Articolo:
▼▼▼

Ovvero, i poderi «potevano venire affidati a funzionari del tempio come terre di approvvigionamento, secondo il principio “terra in cambio di servizi”, o infine essere concessi in affitto a privati che non avevano nessun legame istituzionale con il tempio (...) Anche nelle terre che gestivano direttamente, nei momenti di maggior fabbisogno di manodopera, soprattutto durante il raccolto, era necessario ricorrere a elementi della popolazione soggetti a obbligo di corvée (...) I dipendenti del tempio, a volte anche quelli che disponevano di terre di approvvigionamento, venivano retribuiti con compensi in natura (...) Ciò richiedeva uno stoccaggio centralizzato e il versamento giornaliero o mensile ai dipendenti dei principali prodotti dell’amministrazione templare, soprattutto orzo, datteri, sesamo e olio di sesamo, lana, birra (...) Con le eccedenze di produzione agricola e tessile potevano acquistarsi, attraverso i canali del commercio interno ed estero, merci utili come legno o metalli. I mercanti che gestivano queste trattative commerciali per conto dei templi non erano o, perlomeno, non erano sempre membri dell’organizzazione templare. Nel periodo paleobabilonese esistevano corporazioni indipendenti di mercanti guidate da un “sorvegliante”, che avevano spesso una sede nei porti fluviali, i centri di scambio più importanti. Nel I millennio i mercanti di professione, organizzati collettivamente, erano spesso (sempre?) a servizio dello Stato» (Jursa, I babilonesi, pp. 52-55).

Una produzione altamente centralizzata ed organizzata era necessaria a mantenere in funzionamento le opere pubbliche. I contingenti di lavoratori necessari per le diverse mansioni erano stabiliti rigidamente dal palazzo e la manodopera era ricompensata in natura. Una parte della produzione, soprattutto agricola, doveva essere destinata al tesoro del tempio; presso di questo esisteva una dettagliata contabilità delle entrate e delle uscite; le somme non riscosse venivano registrate a debito.

▲▲▲

Istruzioni:
1/ Secondo il brano sull'economia dei templi babilonesi, dove avevano spesso sede le corporazioni indipendenti di mercanti nel periodo paleobabilonese?
2/ Prosegui il brano sull'economia dei templi babilonesi a partire dal punto in cui si ferma.

Voci elencate in un dataset:
▼▼▼

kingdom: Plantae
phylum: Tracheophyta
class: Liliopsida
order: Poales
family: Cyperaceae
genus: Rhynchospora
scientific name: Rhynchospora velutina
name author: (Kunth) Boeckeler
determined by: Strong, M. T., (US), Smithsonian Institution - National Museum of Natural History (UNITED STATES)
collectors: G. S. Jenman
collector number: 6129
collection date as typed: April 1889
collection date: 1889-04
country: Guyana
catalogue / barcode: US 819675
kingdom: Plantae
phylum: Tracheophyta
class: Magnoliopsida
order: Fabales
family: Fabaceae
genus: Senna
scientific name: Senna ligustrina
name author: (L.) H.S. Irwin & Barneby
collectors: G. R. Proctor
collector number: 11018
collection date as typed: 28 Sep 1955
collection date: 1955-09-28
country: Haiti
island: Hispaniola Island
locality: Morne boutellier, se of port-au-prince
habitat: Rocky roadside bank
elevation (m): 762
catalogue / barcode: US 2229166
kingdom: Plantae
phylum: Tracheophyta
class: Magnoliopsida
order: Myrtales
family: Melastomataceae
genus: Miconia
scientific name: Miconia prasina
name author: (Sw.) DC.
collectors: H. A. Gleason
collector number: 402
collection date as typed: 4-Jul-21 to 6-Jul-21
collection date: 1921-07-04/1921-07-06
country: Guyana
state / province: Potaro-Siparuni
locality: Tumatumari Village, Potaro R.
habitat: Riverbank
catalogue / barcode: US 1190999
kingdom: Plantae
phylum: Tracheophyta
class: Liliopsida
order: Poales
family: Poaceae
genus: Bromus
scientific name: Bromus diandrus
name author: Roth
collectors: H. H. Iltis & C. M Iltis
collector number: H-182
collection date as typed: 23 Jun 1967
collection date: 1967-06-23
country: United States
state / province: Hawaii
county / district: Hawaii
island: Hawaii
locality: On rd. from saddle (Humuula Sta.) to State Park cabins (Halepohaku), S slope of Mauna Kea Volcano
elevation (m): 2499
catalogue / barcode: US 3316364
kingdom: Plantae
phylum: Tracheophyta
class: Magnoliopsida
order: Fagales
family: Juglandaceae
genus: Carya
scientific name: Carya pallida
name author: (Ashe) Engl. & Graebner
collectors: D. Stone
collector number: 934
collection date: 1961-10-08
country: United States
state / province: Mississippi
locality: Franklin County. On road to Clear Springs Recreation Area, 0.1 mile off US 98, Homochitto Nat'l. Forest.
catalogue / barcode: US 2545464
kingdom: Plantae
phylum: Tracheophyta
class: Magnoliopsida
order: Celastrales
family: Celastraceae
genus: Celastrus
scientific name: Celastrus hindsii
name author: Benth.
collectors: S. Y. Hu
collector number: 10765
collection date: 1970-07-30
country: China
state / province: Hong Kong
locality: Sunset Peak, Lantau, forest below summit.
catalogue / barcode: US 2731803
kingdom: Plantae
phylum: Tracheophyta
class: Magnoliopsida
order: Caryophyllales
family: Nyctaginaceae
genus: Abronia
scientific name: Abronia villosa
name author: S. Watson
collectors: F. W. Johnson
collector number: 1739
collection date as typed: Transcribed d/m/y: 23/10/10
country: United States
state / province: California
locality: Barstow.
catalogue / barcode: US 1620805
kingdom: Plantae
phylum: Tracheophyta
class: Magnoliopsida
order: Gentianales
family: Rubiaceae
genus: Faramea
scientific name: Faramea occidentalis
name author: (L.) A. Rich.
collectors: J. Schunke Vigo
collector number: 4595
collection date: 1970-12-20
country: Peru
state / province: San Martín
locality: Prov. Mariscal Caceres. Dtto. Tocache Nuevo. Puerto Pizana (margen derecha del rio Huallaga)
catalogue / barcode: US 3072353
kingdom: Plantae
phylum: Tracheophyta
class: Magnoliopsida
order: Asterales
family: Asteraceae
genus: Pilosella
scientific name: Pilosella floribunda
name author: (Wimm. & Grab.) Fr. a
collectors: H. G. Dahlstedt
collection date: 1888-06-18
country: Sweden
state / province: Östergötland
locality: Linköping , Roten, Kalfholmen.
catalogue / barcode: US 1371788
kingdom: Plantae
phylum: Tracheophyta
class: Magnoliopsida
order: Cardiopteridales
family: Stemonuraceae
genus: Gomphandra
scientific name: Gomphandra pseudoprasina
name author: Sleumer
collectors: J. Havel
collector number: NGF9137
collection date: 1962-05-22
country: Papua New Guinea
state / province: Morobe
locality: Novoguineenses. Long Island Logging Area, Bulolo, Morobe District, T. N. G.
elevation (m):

▲▲▲

Soluzioni:
1/ Nei porti fluviali, che erano i centri di scambio più importanti.

2/
Nelle città ad un simile sistema organizzato le comunicazioni verbali non potevano più bastare, nasce così la necessità della scrittura, i sistemi di raccolta e comunicazione dei dati, come si dice oggi. «Testimonianze archeologiche provenienti dal Medio Oriente fanno supporre che in quell’area, nel periodo compreso tra il 15000 e il 3000 a.C., la contabilità si sviluppasse in tre fasi principali corrispondenti a tre diverse forme di economia e a tre modi di contare. I cacciatori-raccoglitori usavano tacche per contare (...) (15000-8000 a.C. circa); con lo sviluppo dell’economia agricola, gli agricoltori inventarono, per tenere la contabilità, un sistema di contrassegni di argilla (8000-3100 a.C. circa). Tali contrassegni si adattavano bene ad un arcaico sistema di calcolo, e il contrassegno con il numero veniva legato agli oggetti contati. Quando città e stati cominciarono a svilupparsi furono inventati i numeri astratti che venivano registrati con scrittura pittografica su tavolette di argilla (3100-3000 a.C. circa)» (Pettinato, I sumeri, p. 44).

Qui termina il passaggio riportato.